Downfall: The Tommy Sheridan Story is a book by Alan McCombes, former policy co-ordinator of the Scottish Socialist Party (SSP) and editor of the Scottish Socialist Voice, about the political career of Tommy Sheridan, who led the SSP for several years until he was forced to resign amid allegations about his personal life, eventually leaving the party a few years before his eventual conviction for perjury.

McCombes finished writing the book—described by The Scotsman as "the first insider's account of the fall-out from Sheridan's trips to a Manchester swinging club and his ill-fated decision to take on the News of the World after it published details of his sexual proclivities"—less than five months after Sheridan was jailed for committing perjury.

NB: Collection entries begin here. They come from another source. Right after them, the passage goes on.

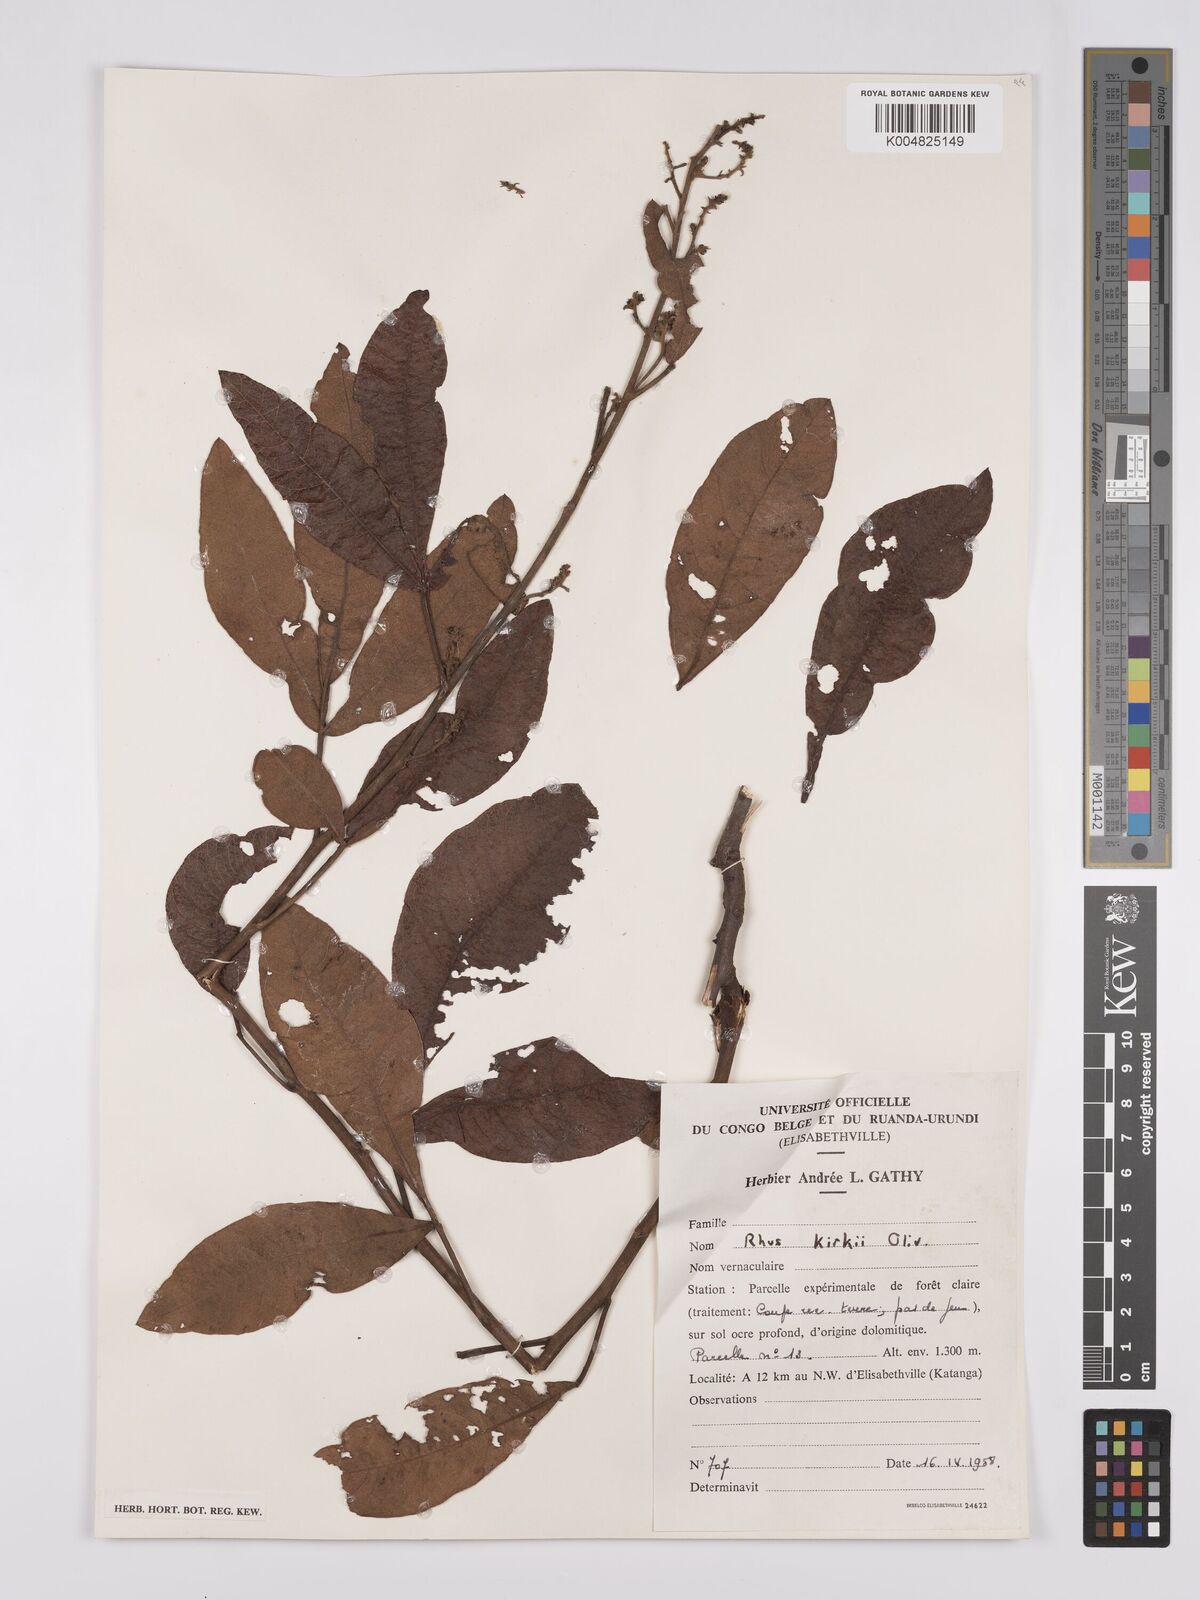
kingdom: Plantae
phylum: Tracheophyta
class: Magnoliopsida
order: Sapindales
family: Anacardiaceae
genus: Searsia
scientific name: Searsia kirkii
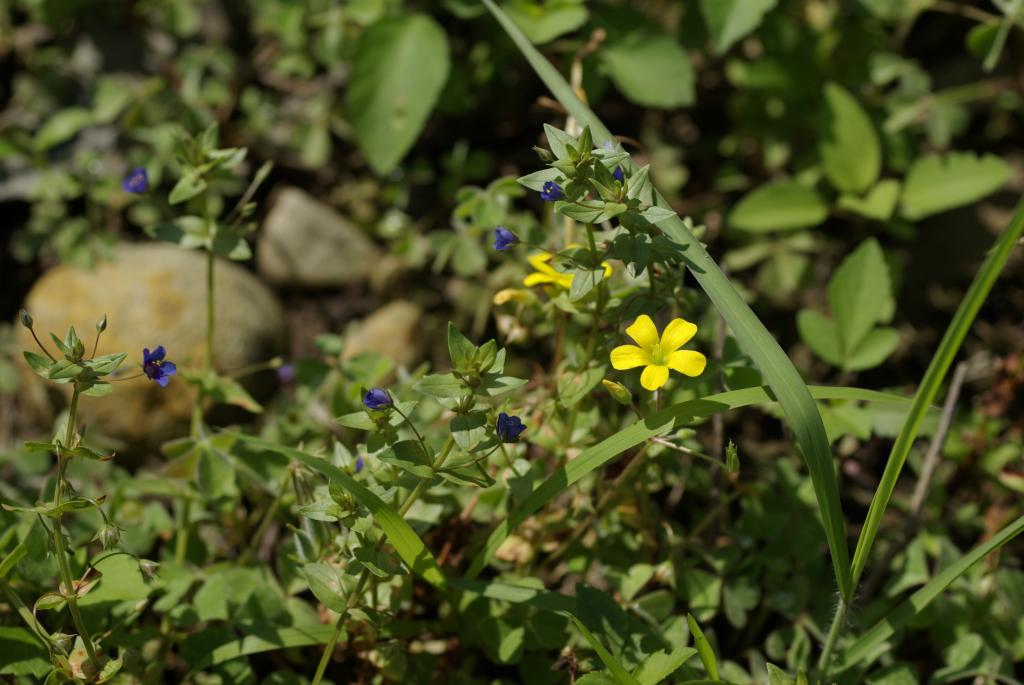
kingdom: Plantae
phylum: Tracheophyta
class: Magnoliopsida
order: Oxalidales
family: Oxalidaceae
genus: Oxalis
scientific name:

The book was launched on 6 July 2011 at Word Power Books, Scotland's oldest radical and independent bookshop.

== Reception ==
Paul Hutcheon described the book in The Herald as "brilliantly written", adding: "Most tomes on Scottish politics are barely worth reading, but McCombes's offering deserves to be read far beyond Scotland. Although written by a modest man, the book has a savage turn of phrase and a wonderful repertoire of metaphors."

James Doleman criticised it in The Scotsman for symbolising "the Manichean view of the case: good versus evil, light versus darkness", without accounting for any middle ground.

Gregor Gall, who went on to write his own book about the Sheridan affair, said Downfall presented "somewhat shallow" analysis, and that there was "an absence of the use of dialectics to explain how what happened happened".